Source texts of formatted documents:
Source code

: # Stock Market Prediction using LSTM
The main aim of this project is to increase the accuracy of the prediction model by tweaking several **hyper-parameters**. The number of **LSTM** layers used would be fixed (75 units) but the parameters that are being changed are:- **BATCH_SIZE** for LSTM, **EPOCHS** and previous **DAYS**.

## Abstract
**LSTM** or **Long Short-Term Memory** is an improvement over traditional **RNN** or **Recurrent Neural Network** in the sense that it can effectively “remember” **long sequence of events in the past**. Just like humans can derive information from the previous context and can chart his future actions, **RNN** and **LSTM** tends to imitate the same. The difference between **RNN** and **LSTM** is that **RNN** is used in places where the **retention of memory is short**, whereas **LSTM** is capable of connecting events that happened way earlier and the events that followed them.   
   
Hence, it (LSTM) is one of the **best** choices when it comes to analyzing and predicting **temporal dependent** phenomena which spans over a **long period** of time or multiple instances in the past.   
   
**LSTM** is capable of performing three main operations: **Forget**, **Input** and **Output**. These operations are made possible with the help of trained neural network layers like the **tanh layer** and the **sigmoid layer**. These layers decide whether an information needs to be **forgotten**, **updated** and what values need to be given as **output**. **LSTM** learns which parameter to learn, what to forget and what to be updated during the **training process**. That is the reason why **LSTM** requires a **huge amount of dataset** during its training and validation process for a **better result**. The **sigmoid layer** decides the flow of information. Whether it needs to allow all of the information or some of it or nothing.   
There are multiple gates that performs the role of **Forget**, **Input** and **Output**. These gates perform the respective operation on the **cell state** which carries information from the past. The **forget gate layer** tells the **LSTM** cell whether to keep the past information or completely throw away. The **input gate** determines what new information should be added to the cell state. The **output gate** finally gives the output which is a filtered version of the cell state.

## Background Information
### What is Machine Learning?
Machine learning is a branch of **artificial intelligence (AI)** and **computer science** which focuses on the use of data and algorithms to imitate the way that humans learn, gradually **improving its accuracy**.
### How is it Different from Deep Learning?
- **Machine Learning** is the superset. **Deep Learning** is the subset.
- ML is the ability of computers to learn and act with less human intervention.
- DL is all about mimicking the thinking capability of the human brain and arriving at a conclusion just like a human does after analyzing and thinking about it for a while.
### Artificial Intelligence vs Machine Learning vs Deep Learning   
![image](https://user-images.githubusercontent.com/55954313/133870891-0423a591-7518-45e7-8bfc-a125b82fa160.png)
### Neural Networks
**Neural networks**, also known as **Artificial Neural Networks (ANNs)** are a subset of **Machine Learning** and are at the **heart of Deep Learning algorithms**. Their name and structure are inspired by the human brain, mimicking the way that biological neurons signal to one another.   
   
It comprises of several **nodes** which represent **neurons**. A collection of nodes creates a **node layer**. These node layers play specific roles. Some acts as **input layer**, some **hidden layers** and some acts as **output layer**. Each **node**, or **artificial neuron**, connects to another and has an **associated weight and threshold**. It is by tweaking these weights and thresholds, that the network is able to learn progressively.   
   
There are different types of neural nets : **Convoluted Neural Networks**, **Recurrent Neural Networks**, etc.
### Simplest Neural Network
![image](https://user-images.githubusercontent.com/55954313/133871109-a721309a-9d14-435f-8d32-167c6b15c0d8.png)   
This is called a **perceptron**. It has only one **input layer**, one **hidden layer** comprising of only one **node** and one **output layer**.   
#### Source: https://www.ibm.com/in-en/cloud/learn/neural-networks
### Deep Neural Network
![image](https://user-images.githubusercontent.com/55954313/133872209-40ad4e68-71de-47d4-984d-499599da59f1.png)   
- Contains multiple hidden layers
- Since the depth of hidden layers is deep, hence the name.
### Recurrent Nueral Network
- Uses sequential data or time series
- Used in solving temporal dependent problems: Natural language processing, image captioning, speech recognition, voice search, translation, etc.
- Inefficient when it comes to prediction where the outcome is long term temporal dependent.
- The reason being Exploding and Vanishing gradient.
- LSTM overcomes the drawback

ASSIGNMENT:
No line before the one containing "- Inefficient when" belongs in the answer; give again exactly that line and all lines after it through the end of the data.

WRITTEN ANSWER:
- Inefficient when it comes to prediction where the outcome is long term temporal dependent.
- The reason being Exploding and Vanishing gradient.
- LSTM overcomes the drawback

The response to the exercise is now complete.